Ce petit mot pour d’abord vous remercier. Vous remercier de vos écritures. C’est par votre voix qu’elles me sont arrivées, une voix d’encre ouverte sur l’énigme, une voix qui plonge soulève aère, retourne la terre corporelle du mutisme, et donne à chacun sa force de recréation.
Avec le concours de Francesca Piolot, vos écritures sont arrivées dans la radio, puis dans un petit baladeur, elles se sont fait entendre sur la route, sous la pluie, devant les arbres, dans le pli des heures et des visages lisses. Cette langue de chair et de sang est venue ouvrir mystérieusement une trouée, laissant entrevoir des chemins ontologiques, calmant la violence des paroles blanches écrasées d’avance dans un monde de mots communicants.
Car non, vraiment non, ce n’est pas si simple. La parole, ce corps turbulent, n’est pas donnée. Oui, le travail terrestre reste à faire chaque fois. Entièrement.
Il y a bien cette paroi du muet qui brûle mots et gestes, qui fait baisser les yeux, ou au mieux, les fait lever au ciel, loin. À d’autres, on s’excuse du peu, exilé dans sa peau, seul dans son corps. Et certains restent là, déambulent dans ce chaos de terre à ciel ouvert, dans cet informe douloureux d’une langue qui ne dit pas, qui ne dit plus, dans ce brasier des chambres et des trottoirs périphériques. Oui, si l’écriture corporelle ne cesse de se dire, elle peut éclater le corps d’effroi dans sa traversée des lettres. Mal arrimée à l’autre déjà partie dans sa chair, la parole décroche facilement du dire, tombe. Oui, les batailles folles sont à mener. Et vos écritures, sonores, matérielles, absentes des discours, courent sur une crête entre abyme et corps fulgurant, retournent la voix, avec une vitesse lumineuse, à un point de solitude habitée, un point de grand calme et de terre. Ces écritures sauvent véritablement parce qu’elles remaillent l’indicible et le corps mobile de la voix singulière. Épaisses comme une forêt, vos écritures sont à écouter, taillis de mots qui mènent au clair, en avance sur celui qui les lis. Ces mots ne parlent pas à, mais parlent dans l’autre, dans le creux de l’énigme. Ils nous accompagnent dans des lieux abandonnés de signification mais noyés d’une ombre douée de signes. Ici, ce qui est dit se donne, y compris à celui qui le dit. Ces mots font de la parole singulière un bien qui circule, éminemment précieux et commun, loin des parades d’auteurs. Merci de ces pays d’encre, lieu véritable de rencontres, de ces silences qui font toucher la terre ferme et reliée, où personne n’est abandonnée. Merci de rendre à la traversée de la langue sa puissance de feu et à la détresse de la parole son humanité parlante.

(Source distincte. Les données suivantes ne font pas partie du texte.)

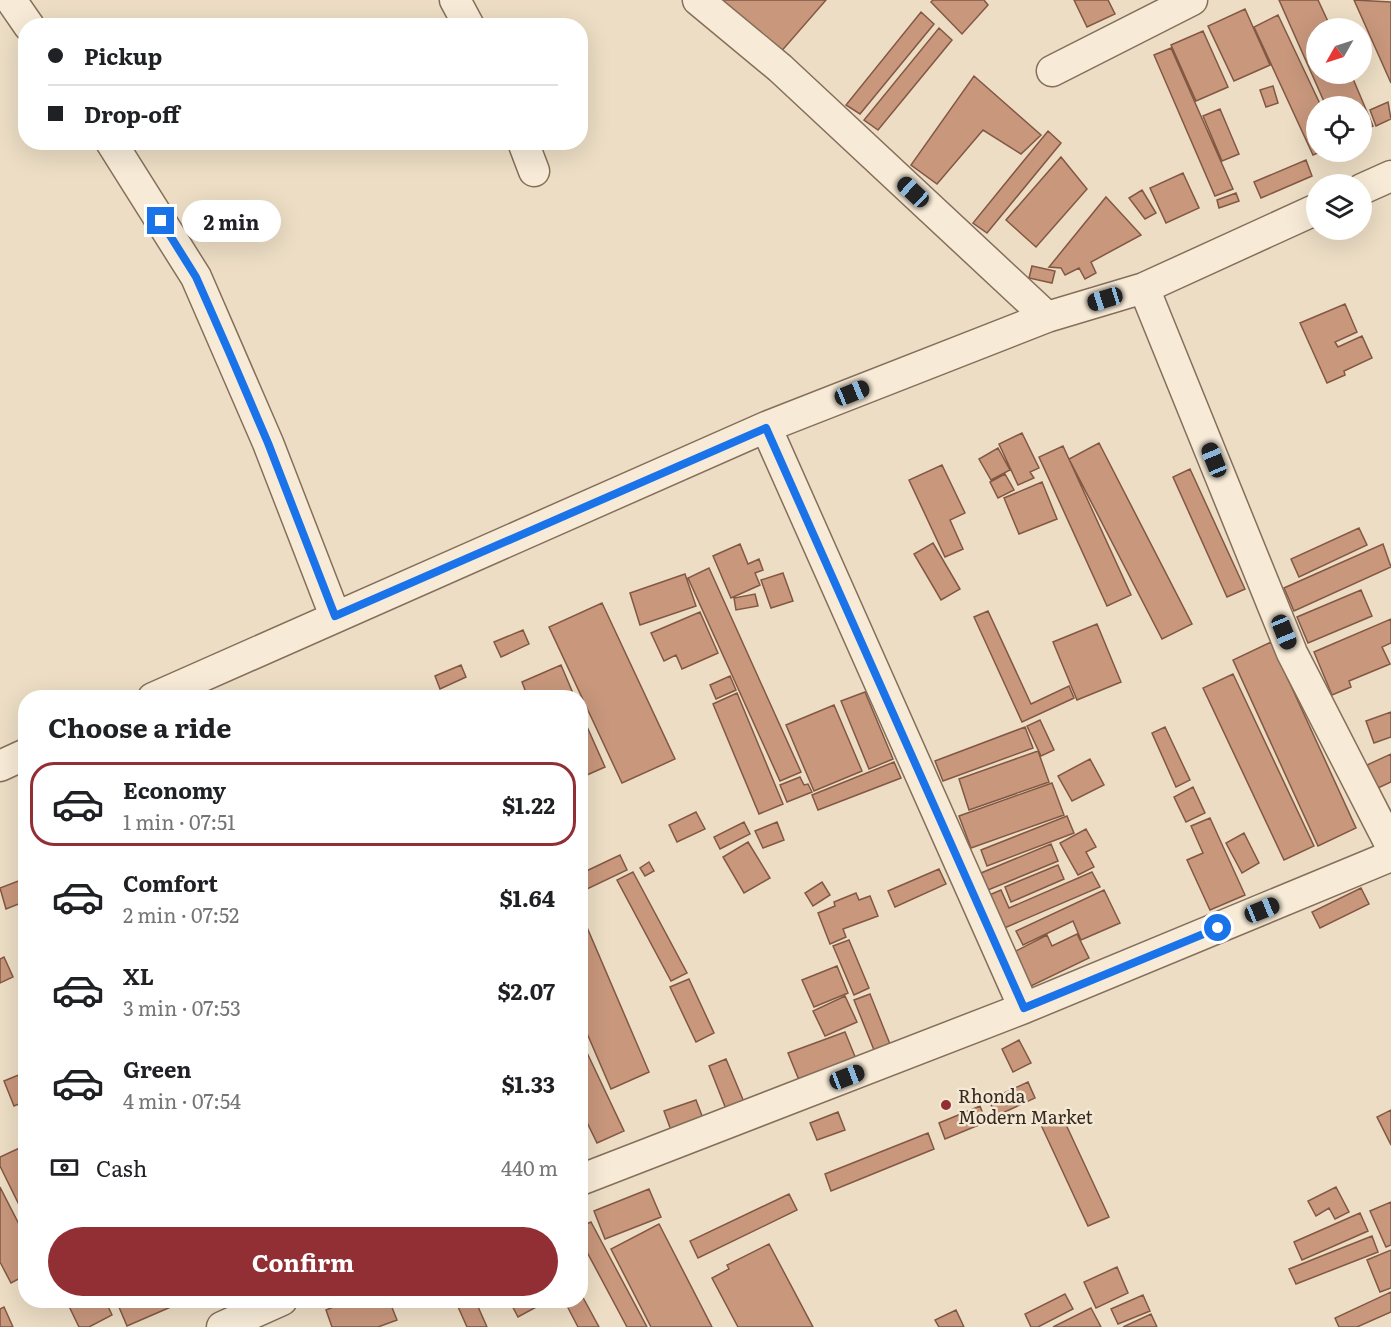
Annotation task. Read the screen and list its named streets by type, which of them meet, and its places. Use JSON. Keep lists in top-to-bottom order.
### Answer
{
  "places": ["Rhonda Modern Market"],
  "north": "bottom left",
  "page": {
    "banner": ["Pickup", "Drop-off"],
    "bubble": "2 min",
    "heading": "Choose a ride",
    "list": [
      {
        "name": "Economy",
        "note": "1 min · 07:51",
        "value": "$1.22"
      },
      {
        "name": "Comfort",
        "note": "2 min · 07:52",
        "value": "$1.64"
      },
      {
        "name": "XL",
        "note": "3 min · 07:53",
        "value": "$2.07"
      },
      {
        "name": "Green",
        "note": "4 min · 07:54",
        "value": "$1.33"
      }
    ],
    "pay": ["Cash", "440 m"],
    "buttons": "Confirm"
  }
}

Vos écritures m’accompagnent. Et j’aimerais, si j’ose, dérouler ce fil touché de la langue qui prend soin du vivant. Croiser, tramer, détramer, porter au vent. ... Dans cet air saturé d’injonctions brillantes, dans une société qui multiplie les modes d’emploi en congédiant les individus, et donc la communauté, j’aimerais vraiment et humblement travailler sur cette fraternité vitale de la parole. Travailler sur cette traversée de la langue sans cesse à refaire, cette violence d’effroi, cette énigme du dire, ce double mouvement d’abandon et de surgissement qui donne corps et visages à une parole qui dissoue les écrans et relie. J’aimerais parler de cette traversée qui est à faire dans et à travers le néant de l’écart, et qui est force de poésie c’est à dire de création du réel.